Not all of Davide Chiumiento's limitations are things he can fix. He can't make himself any taller and he can't make himself any quicker. Slow and small is a troublesome combination in Major League Soccer, where big defenders are always happy to make a name for themselves by taking out the skilled guy on the other team. Chiumiento's had problems with fitness and injury, too, famously arriving midway through the 2010 season and having such a hard time getting into shape that he had more than a cameo with the team in its playoff run.

The bright side, of course, is that Chiumiento should draw lots of fouls. But he's ruining that by getting a reputation as a diver. Major League Soccer referees hate divers; it's one of the very few things I like about them. They tend, I find, to give the benefit of the doubt to the tackler rather than the tackled with the caveat that they hand out far more cards when offended by a bad challenge.

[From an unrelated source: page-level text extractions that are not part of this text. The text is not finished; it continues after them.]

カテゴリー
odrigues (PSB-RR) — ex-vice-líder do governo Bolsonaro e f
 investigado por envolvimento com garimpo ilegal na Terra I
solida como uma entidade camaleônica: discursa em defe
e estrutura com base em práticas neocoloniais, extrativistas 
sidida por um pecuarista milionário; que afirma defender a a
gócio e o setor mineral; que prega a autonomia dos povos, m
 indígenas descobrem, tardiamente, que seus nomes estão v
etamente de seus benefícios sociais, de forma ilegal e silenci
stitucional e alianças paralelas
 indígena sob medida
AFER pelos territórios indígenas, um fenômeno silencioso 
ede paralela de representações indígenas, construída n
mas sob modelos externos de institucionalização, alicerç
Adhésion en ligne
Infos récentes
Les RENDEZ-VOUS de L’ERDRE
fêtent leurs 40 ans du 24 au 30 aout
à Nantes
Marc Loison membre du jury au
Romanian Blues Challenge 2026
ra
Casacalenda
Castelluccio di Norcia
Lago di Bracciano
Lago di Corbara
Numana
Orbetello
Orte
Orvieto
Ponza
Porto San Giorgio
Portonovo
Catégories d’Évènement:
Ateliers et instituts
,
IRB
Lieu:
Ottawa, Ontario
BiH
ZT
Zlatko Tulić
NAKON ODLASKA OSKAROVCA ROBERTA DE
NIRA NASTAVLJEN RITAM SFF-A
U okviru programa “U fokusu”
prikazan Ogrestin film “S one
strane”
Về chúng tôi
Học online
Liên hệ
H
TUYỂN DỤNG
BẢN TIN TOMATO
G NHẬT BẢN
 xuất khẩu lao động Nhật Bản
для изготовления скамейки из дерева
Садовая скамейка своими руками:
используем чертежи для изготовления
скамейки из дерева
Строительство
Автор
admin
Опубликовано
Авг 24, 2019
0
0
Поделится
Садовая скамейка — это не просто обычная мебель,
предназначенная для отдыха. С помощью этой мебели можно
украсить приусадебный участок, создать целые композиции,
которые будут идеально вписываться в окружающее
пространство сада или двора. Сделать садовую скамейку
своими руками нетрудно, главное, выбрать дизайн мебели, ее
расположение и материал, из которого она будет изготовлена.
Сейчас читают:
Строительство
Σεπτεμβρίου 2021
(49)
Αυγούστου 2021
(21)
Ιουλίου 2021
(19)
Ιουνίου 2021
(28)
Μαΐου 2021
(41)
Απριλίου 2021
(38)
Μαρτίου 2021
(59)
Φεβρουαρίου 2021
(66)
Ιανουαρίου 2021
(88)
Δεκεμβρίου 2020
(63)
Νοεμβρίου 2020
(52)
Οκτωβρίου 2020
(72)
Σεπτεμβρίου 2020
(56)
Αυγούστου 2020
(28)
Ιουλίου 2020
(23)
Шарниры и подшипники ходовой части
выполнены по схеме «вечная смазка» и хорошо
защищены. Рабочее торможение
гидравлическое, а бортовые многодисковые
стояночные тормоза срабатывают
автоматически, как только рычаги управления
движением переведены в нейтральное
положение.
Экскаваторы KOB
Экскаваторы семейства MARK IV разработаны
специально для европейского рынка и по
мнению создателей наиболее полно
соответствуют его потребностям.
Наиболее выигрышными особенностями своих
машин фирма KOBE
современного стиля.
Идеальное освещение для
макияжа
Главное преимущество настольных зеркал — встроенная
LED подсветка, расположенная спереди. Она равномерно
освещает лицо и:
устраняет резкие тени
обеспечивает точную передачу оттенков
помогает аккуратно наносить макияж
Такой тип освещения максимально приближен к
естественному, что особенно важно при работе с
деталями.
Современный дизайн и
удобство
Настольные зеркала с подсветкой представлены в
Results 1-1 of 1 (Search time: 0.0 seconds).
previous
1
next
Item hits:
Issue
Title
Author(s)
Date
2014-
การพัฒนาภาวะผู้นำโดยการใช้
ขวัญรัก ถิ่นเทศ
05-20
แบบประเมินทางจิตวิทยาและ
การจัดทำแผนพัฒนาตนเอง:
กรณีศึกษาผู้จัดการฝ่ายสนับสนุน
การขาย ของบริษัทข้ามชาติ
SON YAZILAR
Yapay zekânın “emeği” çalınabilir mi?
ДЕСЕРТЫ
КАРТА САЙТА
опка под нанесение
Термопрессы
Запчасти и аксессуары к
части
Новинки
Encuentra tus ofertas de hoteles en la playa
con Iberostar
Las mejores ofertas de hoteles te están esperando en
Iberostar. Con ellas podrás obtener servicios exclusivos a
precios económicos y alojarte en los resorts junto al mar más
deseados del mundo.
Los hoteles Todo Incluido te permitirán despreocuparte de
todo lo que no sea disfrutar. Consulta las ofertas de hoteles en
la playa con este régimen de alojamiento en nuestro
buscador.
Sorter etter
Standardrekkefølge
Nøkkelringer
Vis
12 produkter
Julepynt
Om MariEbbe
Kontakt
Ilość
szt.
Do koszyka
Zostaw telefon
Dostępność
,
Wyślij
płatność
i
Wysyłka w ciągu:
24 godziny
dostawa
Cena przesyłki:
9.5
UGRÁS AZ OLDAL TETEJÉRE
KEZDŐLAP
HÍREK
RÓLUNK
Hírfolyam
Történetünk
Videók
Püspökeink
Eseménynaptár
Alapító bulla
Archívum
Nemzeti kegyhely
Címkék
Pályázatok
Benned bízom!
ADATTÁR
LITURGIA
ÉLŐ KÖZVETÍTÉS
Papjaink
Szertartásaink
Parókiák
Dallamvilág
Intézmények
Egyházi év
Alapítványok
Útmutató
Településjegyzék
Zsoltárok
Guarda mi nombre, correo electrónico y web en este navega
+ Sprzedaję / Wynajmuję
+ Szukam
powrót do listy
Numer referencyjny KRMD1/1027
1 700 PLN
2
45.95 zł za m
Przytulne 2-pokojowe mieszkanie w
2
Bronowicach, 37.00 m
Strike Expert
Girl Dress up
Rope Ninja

Camilo is finding that out, so is Chiumiento. Just scroll down a couple of posts and take a look at Chiumiento trying to sell that "foul" by Kevin Hatchi, or at Chiumiento's expression of "oh-god-I've-been-shot" as he drags his foot over the leg of a challenger from the Columbus Crew. And already it's hurting him on the field, with genuine fouls against Chiumiento whistled less and less often unless they're truly flagrant. That's not the way it works in every league, but it's the way it works in this one. If Dede is going to dive, he had damned well better pick the right time to do it. Get us a penalty, don't get us a free kick from sixty yards out.

And that's not even what's agitating me most about Chiumiento. For a guy with such skill, his offensive instincts seem surprisingly depressed. Is that why he didn't wind up sticking in Italy? He'll dance through everybody, making an entire Major League Soccer defense look like a bunch of morons, then wind up off on the corner of the box surrounded by four guys with nowhere to go and nothing to do. It's like he realizes he'll need some tricky footwork to get past a defender but doesn't think one step beyond that, to what he'll do after he gets past that defender. He keeps playing himself deeper and deeper into a hole.

Again, because this is Major League Soccer, this usually works. Defenders chase Chiumiento, he winds up with nowhere to go but realizes that if he can get a pass through there are two or three Whitecaps open, and we get a scoring chance. It's hysterical, but it's also a joy to watch. I love Chiumiento's talent and wouldn't take him out of this lineup for love or money. It's just frustrating to think of what we could get out of him.

Suppose, for example, that Chiumiento started to show some more aggression. He'd decide that he's going for goal, run through a few guys, but keep his face towards the goal, keep going forward, and try to get a shot off. Chiumiento hasn't got a lot of power but with his moves he should be able to get into a great position. Or he could work into the box while a forward familiar with his style, like Eric Hassli or Omar Salgado, just tries to get open so he can get on the end of a short pass. Chiumiento needs to give himself more options for offense.

This is all mental stuff. I don't doubt that, if Davide applies himself, he can start to get most of this down. It's no secret that finesse-first offensive players can have trouble adjusting to Major League Soccer and I actually think Chiumiento's done better than most. But, evne as I delight in his performances, I'm still frustrated sometimes that he isn't getting more.